The Rojavans' hybrid tactical strategy of Dual Power and democratic
organization effectively overcomes the cynicism around both revolution and
reform that haunts the post Arab Springs and Green Movement Middle East, and
its stateless motto is essentially nationless in a region plagued by
sectarianism. Indeed, if the Middle East is the Gordian knot of world politics
and peace, then it is Rojava's practice that has brought race, gender and class
together, against a regional chessboard arrayed with imperialist,
fundamentalist and nativist actors. And it is precisely here, because of this
existential threat to the order of late neoliberalism, that Rojava is a victim
of its own success and its out-dated partnership with the U.S. The tacit
agreement held by all the opposing sides involved in the Syrian conflicts with
regard to the Turkish invasion of Afrin is only a testimony to the seriousness
of this threat. An isolated Rojava could then be weakened and gradually picked
apart via embargos, land blocks and no fly zones, in the same way that other
paradigm-shifting revolutions elsewhere were contained and derailed before.
Therefore,
the Rojavas need vocal support here in the West not in order to save them from
abandonment by the U.S. Indeed, the people and defenders of Afrin have never
asked for solidarity from governments and institutions here in the West, as
they are keeping out Erdogan's forces on their own just fine. Rather, it is
from the Western governments' continued interference in Syria that the Rojavans
must be protected. The leftist organizations and movements here in the West
must step in to save the civilians in Afrin from the same fighter jets and
tanks their governments sell to the Turkish military. It is in view of such
considerations and nuances that it is important to not approach the Syrian
stalemate from a morally reductive or superior standpoint.
In his seminal
piece on the Rojava Revolution, Michael Taussig asked if in the clash between
Rojava and IS we were "facing an 'Hegelian moment' in which two
symmetrically opposed contenders have erupted onto the stage of history?"

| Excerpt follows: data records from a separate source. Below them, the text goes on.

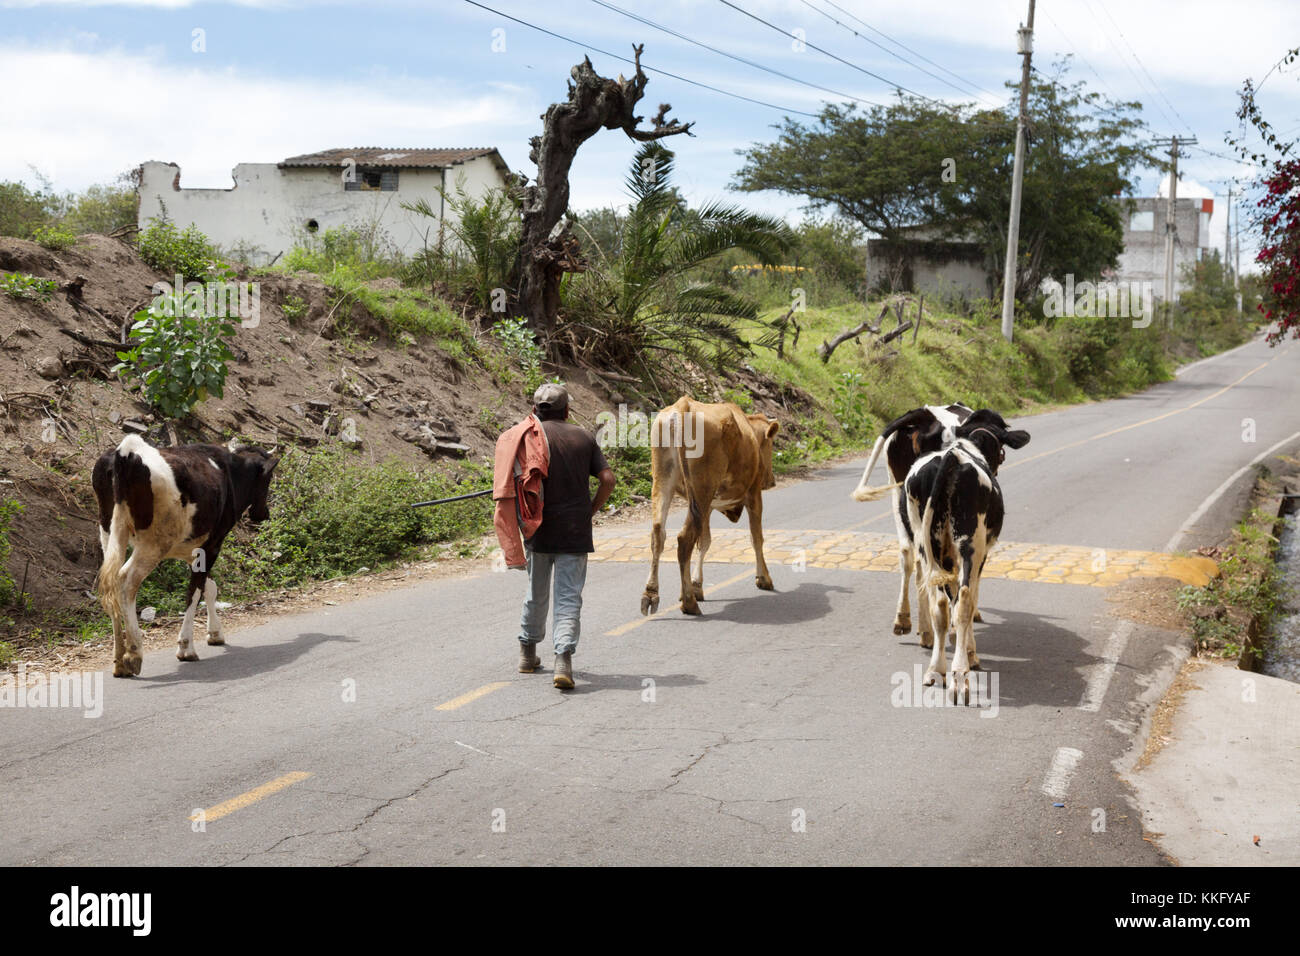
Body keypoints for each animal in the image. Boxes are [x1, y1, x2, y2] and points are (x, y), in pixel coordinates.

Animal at [93, 437, 276, 676]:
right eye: (269, 477)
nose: (263, 514)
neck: (230, 471)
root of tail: (127, 451)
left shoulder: (191, 549)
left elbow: (210, 587)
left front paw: (215, 633)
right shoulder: (213, 544)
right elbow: (195, 592)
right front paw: (186, 647)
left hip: (109, 531)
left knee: (111, 582)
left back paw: (119, 661)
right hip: (154, 544)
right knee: (125, 580)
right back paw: (134, 654)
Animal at [642, 398, 780, 616]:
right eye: (771, 445)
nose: (772, 481)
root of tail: (684, 404)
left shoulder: (707, 507)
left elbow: (705, 542)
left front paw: (696, 586)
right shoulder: (754, 494)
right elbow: (756, 538)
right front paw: (764, 578)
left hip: (665, 481)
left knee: (658, 534)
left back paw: (651, 594)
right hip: (702, 489)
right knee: (685, 538)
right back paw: (689, 602)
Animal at [847, 400, 972, 647]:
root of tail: (922, 413)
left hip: (899, 493)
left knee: (908, 554)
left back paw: (908, 622)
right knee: (927, 563)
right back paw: (934, 629)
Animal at [909, 408, 1029, 702]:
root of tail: (951, 458)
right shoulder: (980, 554)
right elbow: (971, 598)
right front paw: (972, 654)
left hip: (927, 544)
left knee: (939, 605)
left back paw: (936, 671)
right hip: (970, 544)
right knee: (964, 600)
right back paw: (960, 678)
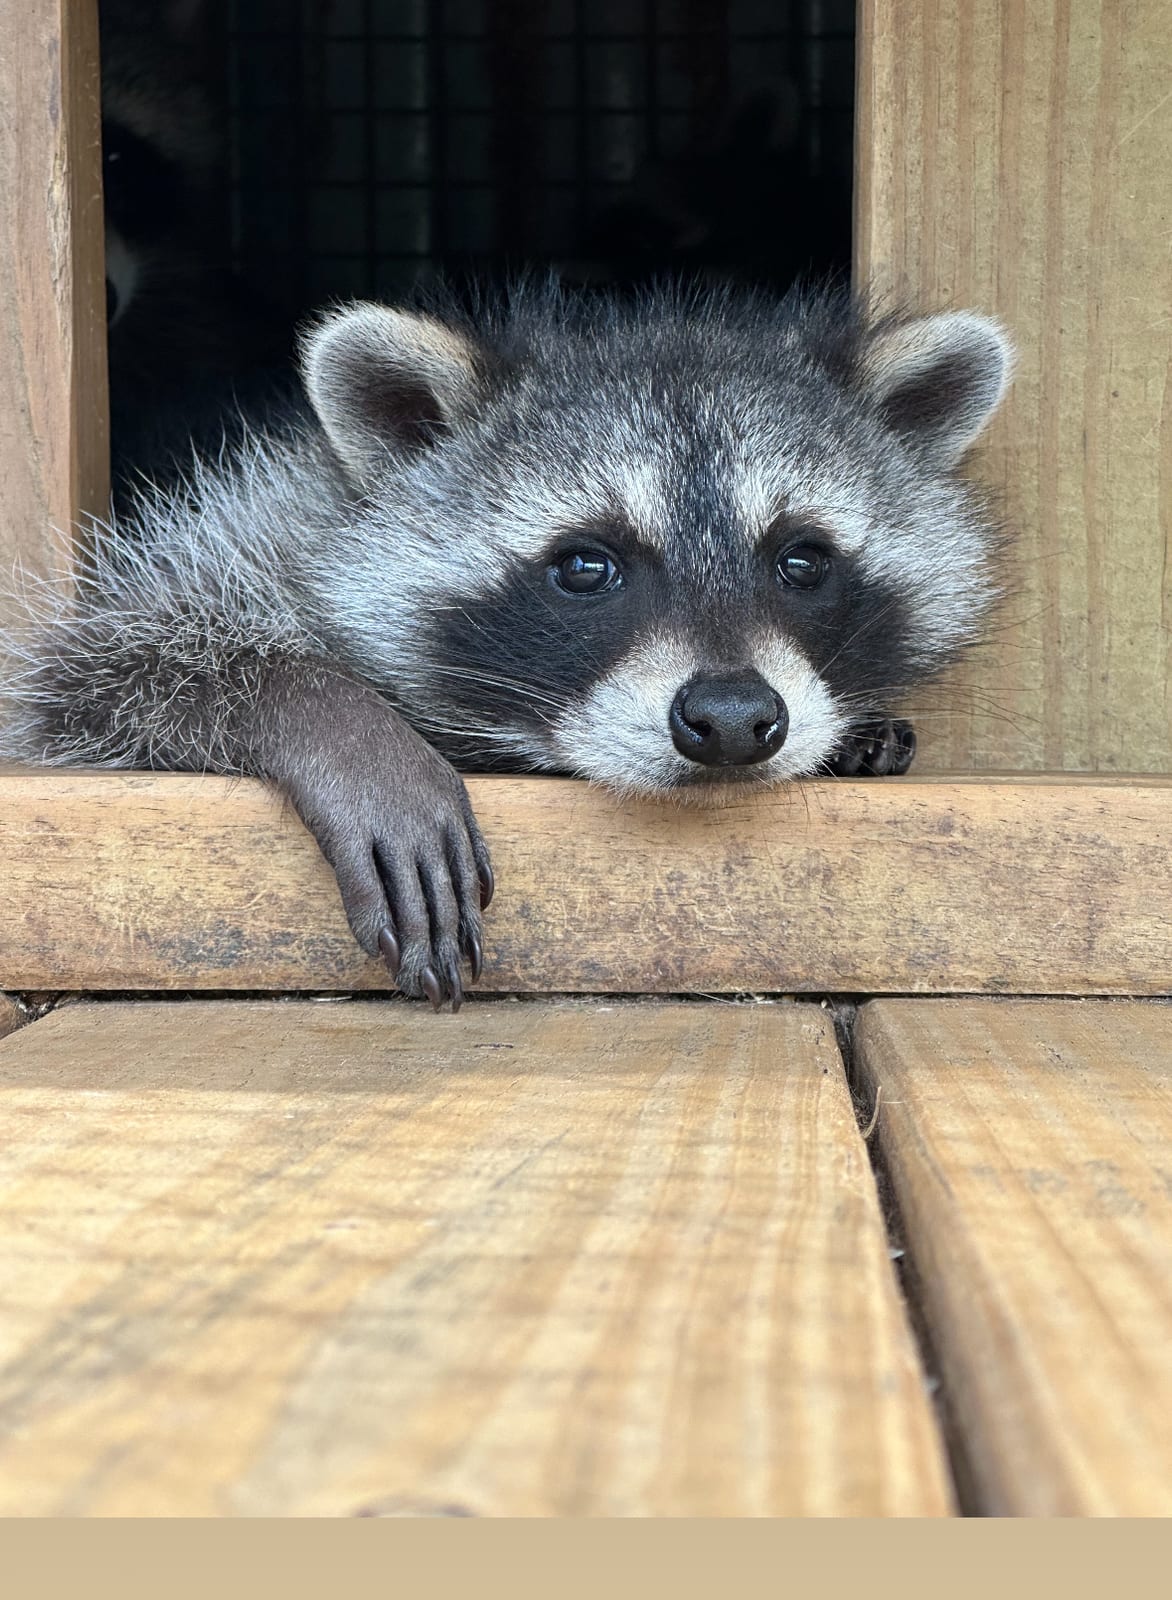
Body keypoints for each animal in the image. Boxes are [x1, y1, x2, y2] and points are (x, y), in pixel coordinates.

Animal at [0, 284, 1012, 1008]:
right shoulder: (255, 531)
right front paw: (334, 721)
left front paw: (858, 732)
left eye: (802, 559)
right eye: (586, 566)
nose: (731, 719)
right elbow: (106, 672)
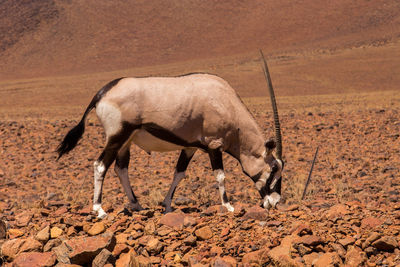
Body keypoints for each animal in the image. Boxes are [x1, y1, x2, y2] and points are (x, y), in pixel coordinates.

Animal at [57, 51, 284, 219]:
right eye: (274, 168)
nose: (274, 202)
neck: (227, 103)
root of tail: (102, 92)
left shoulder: (190, 147)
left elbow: (179, 173)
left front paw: (167, 205)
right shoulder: (214, 145)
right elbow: (220, 175)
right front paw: (228, 206)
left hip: (125, 142)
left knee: (121, 169)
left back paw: (137, 205)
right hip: (117, 137)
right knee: (100, 165)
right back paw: (99, 209)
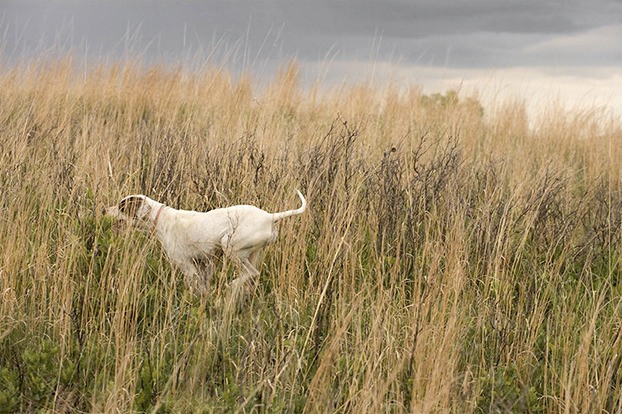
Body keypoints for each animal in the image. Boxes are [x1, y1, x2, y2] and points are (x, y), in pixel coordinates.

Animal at [106, 191, 308, 294]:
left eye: (121, 206)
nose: (103, 210)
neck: (161, 219)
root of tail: (269, 216)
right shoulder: (204, 264)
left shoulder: (187, 266)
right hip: (251, 253)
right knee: (253, 275)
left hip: (229, 245)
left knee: (252, 273)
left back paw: (233, 285)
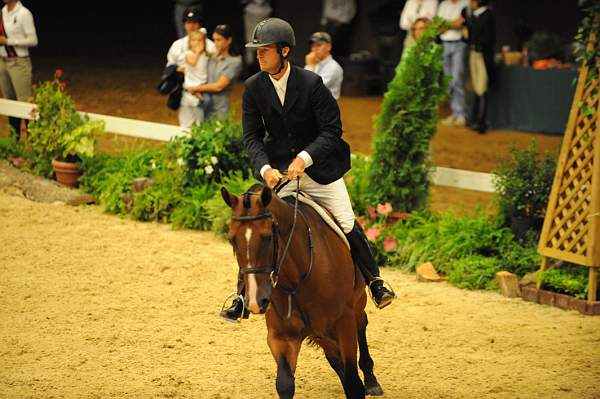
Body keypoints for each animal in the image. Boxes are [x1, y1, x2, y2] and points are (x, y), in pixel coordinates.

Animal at [221, 183, 384, 398]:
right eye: (232, 240)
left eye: (267, 237)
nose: (256, 302)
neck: (298, 278)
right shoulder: (282, 336)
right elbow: (285, 384)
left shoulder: (344, 323)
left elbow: (352, 384)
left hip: (356, 303)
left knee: (361, 323)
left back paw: (372, 380)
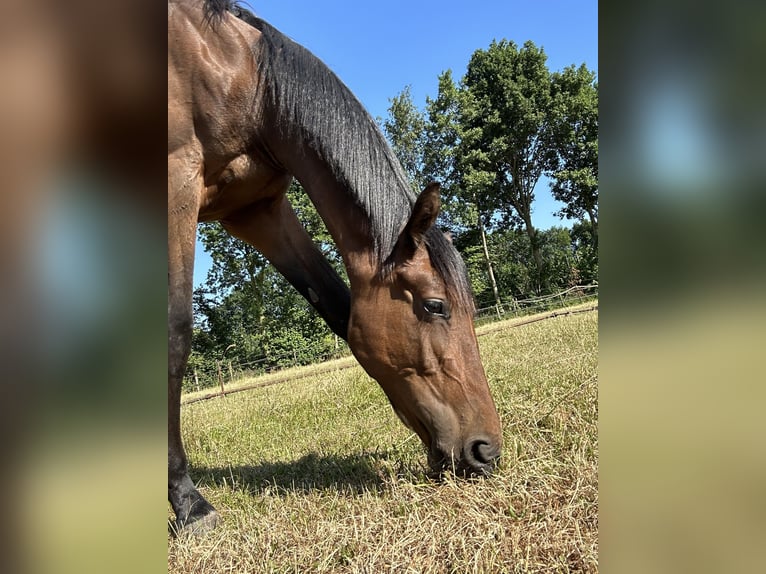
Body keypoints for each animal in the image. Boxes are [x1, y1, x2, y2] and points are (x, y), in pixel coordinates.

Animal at [169, 0, 504, 532]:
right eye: (434, 306)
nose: (486, 450)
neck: (244, 74)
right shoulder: (177, 183)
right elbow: (176, 336)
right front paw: (189, 503)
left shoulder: (257, 210)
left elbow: (337, 306)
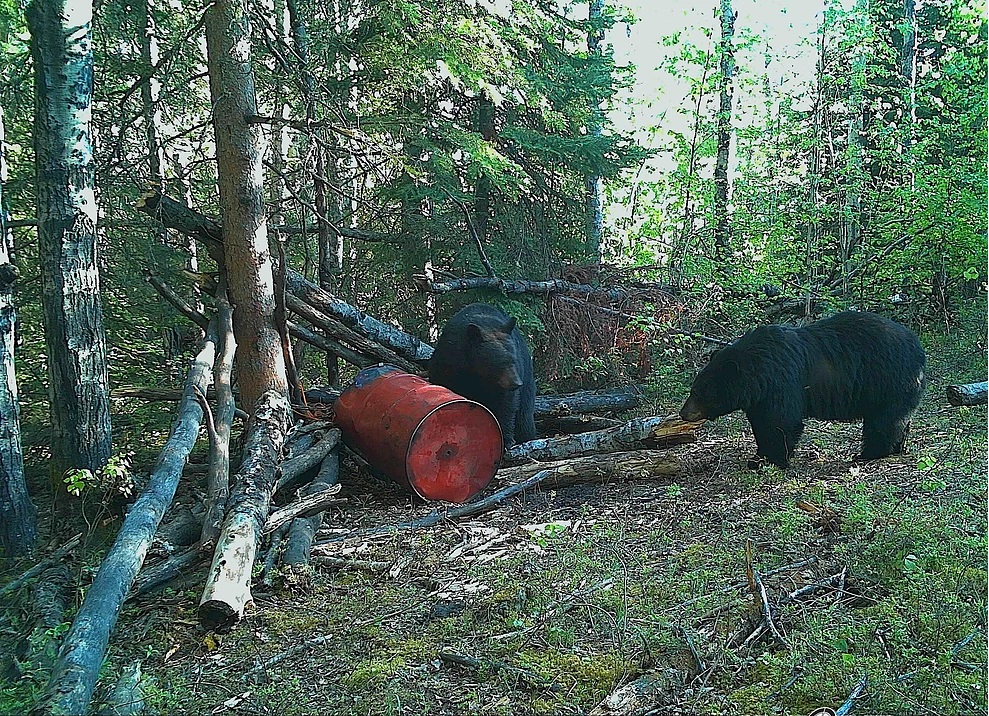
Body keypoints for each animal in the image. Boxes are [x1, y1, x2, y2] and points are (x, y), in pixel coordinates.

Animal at [428, 304, 536, 450]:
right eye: (501, 362)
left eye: (513, 359)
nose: (516, 383)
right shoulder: (449, 361)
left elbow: (507, 404)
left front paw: (507, 439)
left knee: (525, 419)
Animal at [680, 310, 928, 468]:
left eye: (699, 392)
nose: (683, 413)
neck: (760, 372)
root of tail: (918, 348)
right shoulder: (761, 398)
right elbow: (762, 423)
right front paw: (759, 456)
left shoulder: (783, 382)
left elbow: (781, 422)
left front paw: (772, 460)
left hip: (887, 380)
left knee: (883, 421)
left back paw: (869, 454)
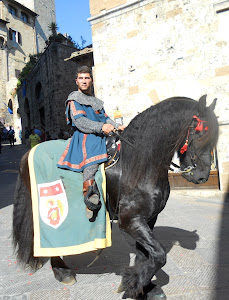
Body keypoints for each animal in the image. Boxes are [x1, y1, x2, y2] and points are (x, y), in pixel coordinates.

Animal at [13, 95, 218, 300]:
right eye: (200, 133)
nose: (202, 176)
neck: (139, 165)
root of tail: (27, 154)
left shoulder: (148, 219)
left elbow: (145, 255)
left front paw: (142, 286)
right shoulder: (130, 221)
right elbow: (159, 255)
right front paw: (133, 284)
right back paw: (62, 272)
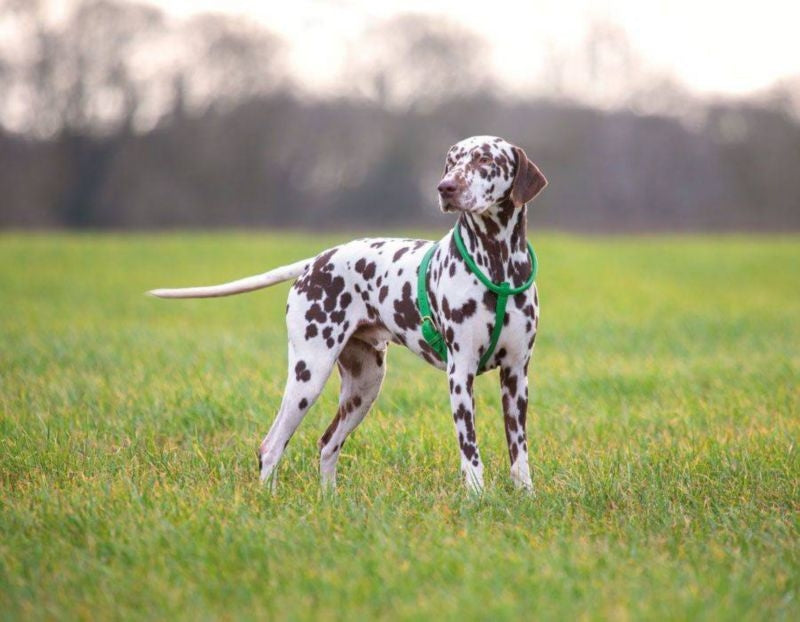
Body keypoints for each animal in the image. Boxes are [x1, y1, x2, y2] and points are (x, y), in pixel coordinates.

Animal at [151, 138, 548, 498]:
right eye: (452, 161)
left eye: (485, 159)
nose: (446, 187)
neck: (498, 266)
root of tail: (316, 260)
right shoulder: (460, 373)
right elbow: (471, 452)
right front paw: (477, 498)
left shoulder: (516, 376)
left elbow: (519, 452)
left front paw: (525, 496)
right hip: (309, 375)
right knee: (271, 446)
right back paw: (268, 501)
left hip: (365, 386)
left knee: (328, 444)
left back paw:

With the elimination of IS at the hands or Rojava, we must now ask if the
elimination of Rojava via Turkey's endgame is in truth an attempt to ensure
that no history takes place in the Middle East, and that things go back to
their neoliberal normal with the end of the war. It is high time that the
Rojava Revolution emerged from anonymity.
Fouad Oveisy is a PhD student in
Critical Theory and Comparative Literature at the University of California,
Irvine. His research is focused on the intersections between realpolitik,
critical theory, and post-revolutionary strategy and literature.